Wells Fargo (NYSE:WFC) reported second-quarter earnings this morning that beat analyst estimates on the bottom line, but came up short on the top line. The bank's shares are down more than 1% on the news in intraday trading.

If you look at Wells Fargo's bottom line, you may be surprised by the market's reaction. For the three months ended June 30, the California-based bank earned $1.07 per share. That was up from $1.01 in the year-ago quarter, and also came in above the $1.01 per-share consensus estimate among analysts.

"Second quarter 2017 results demonstrated the benefit of our diversified business model as we continued to generate strong financial results, invest for the future, and adhere to our prudent risk discipline," said CEO Tim Sloan in prepared remarks. "We remain committed to reducing expenses and improving the efficiency of our company, and we are very focused on our recently announced goals."

Wells Fargo's earnings were fueled by an increase in net interest income.
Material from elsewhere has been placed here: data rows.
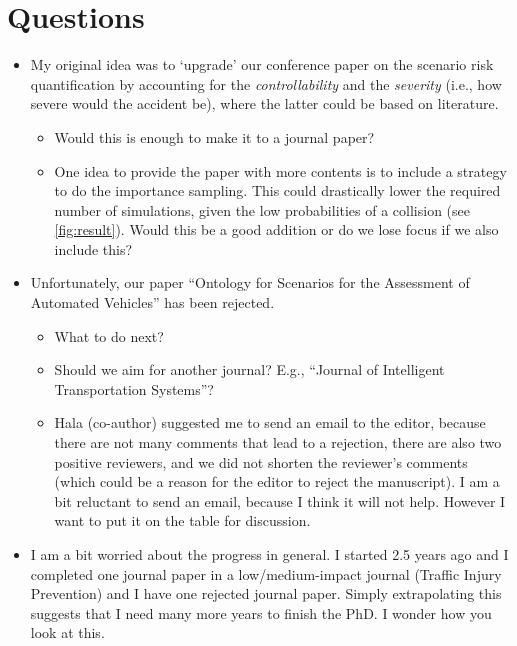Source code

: \documentclass[10pt,final,a4paper,oneside,onecolumn]{article}
\begin{document}
\section{Questions}

\begin{itemize}
	\item My original idea was to `upgrade' our conference paper on the scenario risk quantification by accounting for the \emph{controllability} and the \emph{severity} (i.e., how severe would the accident be), where the latter could be based on literature. 
	\begin{itemize}
		\item Would this is enough to make it to a journal paper?
		\item One idea to provide the paper with more contents is to include a strategy to do the importance sampling. This could drastically lower the required number of simulations, given the low probabilities of a collision (see \cref{fig:result}). Would this be a good addition or do we lose focus if we also include this?
	\end{itemize}
	\item Unfortunately, our paper ``Ontology for Scenarios for the Assessment of Automated Vehicles'' has been rejected. 
	\begin{itemize}
		\item What to do next?
		\item Should we aim for another journal? E.g., ``Journal of Intelligent Transportation Systems''?
		\item Hala (co-author) suggested me to send an email to the editor, because there are not many comments that lead to a rejection, there are also two positive reviewers, and we did not shorten the reviewer's comments (which could be a reason for the editor to reject the manuscript). I am a bit reluctant to send an email, because I think it will not help. However I want to put it on the table for discussion.
	\end{itemize}
	
	\item I am a bit worried about the progress in general. I started 2.5 years ago and I completed one journal paper in a low/medium-impact journal (Traffic Injury Prevention) and I have one rejected journal paper. Simply extrapolating this suggests that I need many more years to finish the PhD. I wonder how you look at this.
\end{itemize}
\end{document}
This reflects how much a bank earns from its portfolio of interest-earning assets, net of funding costs. For the quarter, Wells Fargo's net interest income climbed 6%, or $750 million, compared to the year-ago period.

Another positive note concerned Wells Fargo's credit costs. Banks stash money away every quarter in anticipation of future loan losses. They do so by way of loan-loss provisions, which essentially act like an expense insofar as earnings are concerned. It's this figure that declined in Wells Fargo's latest quarter, falling by nearly half over the past year. In the second quarter of 2016, the bank recorded a $1 billion provision. That fell to $555 million in the second quarter of this year.

Wells Fargo branch sign.

Image source: The Motley Fool.

Yet, despite these trends, Wells Fargo's revenue nevertheless came in below analyst expectations. KBW's Brian Kleinhanzl anticipated operating revenues of $22.7 billion, which was meaningfully higher than the actual result of $22.2 billion.
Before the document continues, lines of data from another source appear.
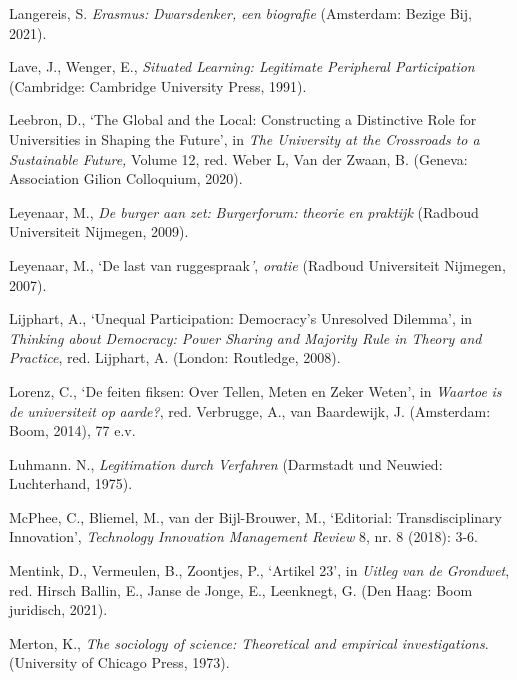 \documentclass[smallauthor, chapterhaspagenum, nochapterinheader, pagenuminheader,  bigchapnum,medium2, tocpages, garamond, titleinheader]{jote-book}
\begin{document}
\begin{references}
		Langereis, S. \emph{Erasmus: }\emph{Dwarsdenker}\emph{, }\emph{een}\emph{ }\emph{biografie} (Amsterdam: Bezige Bij, 2021).



		Lave, J., Wenger, E., \emph{Situated Learning: Legitimate Peripheral Participation} (Cambridge: Cambridge University Press, 1991).



		Leebron, D., ‘The Global and the Local: Constructing a Distinctive Role for Universities in Shaping the Future', in \emph{The University at the Crossroads to a Sustainable Future,} Volume 12, red. Weber L, Van der Zwaan, B. (Geneva: Association Gilion Colloquium, 2020).



		Leyenaar, M., \emph{De burger }\emph{aan}\emph{ }\emph{zet}\emph{: }\emph{Burgerforum}\emph{: }\emph{theorie}\emph{ }\emph{en}\emph{ }\emph{praktijk} (Radboud Universiteit Nijmegen, 2009).



		Leyenaar, M., ‘De last van ruggespraak\emph{'},\emph{ }\emph{o}\emph{ratie}\emph{ }(Radboud Universiteit Nijmegen, 2007).



		Lijphart, A., ‘Unequal Participation: Democracy's Unresolved Dilemma', in \emph{Thinking about Democracy: Power Sharing and Majority Rule in Theory and Practice}, red. Lijphart, A. (London: Routledge, 2008).



		Lorenz, C., ‘De feiten fiksen: Over Tellen, Meten en Zeker Weten', in \emph{Waartoe}\emph{ is de }\emph{universiteit}\emph{ op }\emph{aarde}\emph{?}, red. Verbrugge, A., van Baardewijk, J. (Amsterdam: Boom, 2014), 77 e.v.



		Luhmann. N., \emph{Legitimation }\emph{durch}\emph{ }\emph{Verfahren} (Darmstadt und Neuwied: Luchterhand, 1975).



		McPhee, C., Bliemel, M., van der Bijl-Brouwer, M., ‘Editorial: Transdisciplinary Innovation', \emph{Technology Innovation Management Review} 8, nr. 8 (2018): 3-6.



		Mentink, D., Vermeulen, B., Zoontjes, P., ‘Artikel 23', in \emph{Uitleg}\emph{ van de }\emph{Grondwet}, red. Hirsch Ballin, E., Janse de Jonge, E., Leenknegt, G. (Den Haag: Boom juridisch, 2021).



		Merton, K., \emph{The sociology of science: Theoretical and empirical investigations}. (University of Chicago Press, 1973).




\end{references}
\end{document}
Wells Fargo's noninterest income is principally to blame for the top-line miss. All told, revenue from its fee-based businesses fell 7% in the quarter, or $743 million, on a year-over-year basis. Within this category, the principal culprit was a 19% drop in mortgage-banking income.

Stalling loan growth also played a role in suppressing Wells Fargo's top line. If you compare the bank's aggregate loan portfolio at the end of the first quarter to the end of the second quarter, the figure actually declined by 1%, or approximately $10 billion. This is worth noting, not just because of its impact on Wells Fargo, but also because of the role that credit expansion plays in economic growth -- without the former, one shouldn't expect the latter.

Finally, Wells Fargo continues to see its expense base increase in the wake of its fake-account scandal. Total noninterest expenses were up $675 million, spread across a number of line items. The one that's most notable is a 34% uptick in expenses for outside professional services, related, in part, to higher legal expenses stemming from allegations that Wells Fargo employees fraudulently opened millions of accounts for customers without their knowledge in order to boost the bank's cross-sale ratio.

In sum, it was a mixed quarter for Wells Fargo. While shareholders of the nation's third-biggest bank by assets might have wished for more, particularly in terms of revenue, the bank's performance was solid, offering no reason to change one's investment thesis with respect to its stock.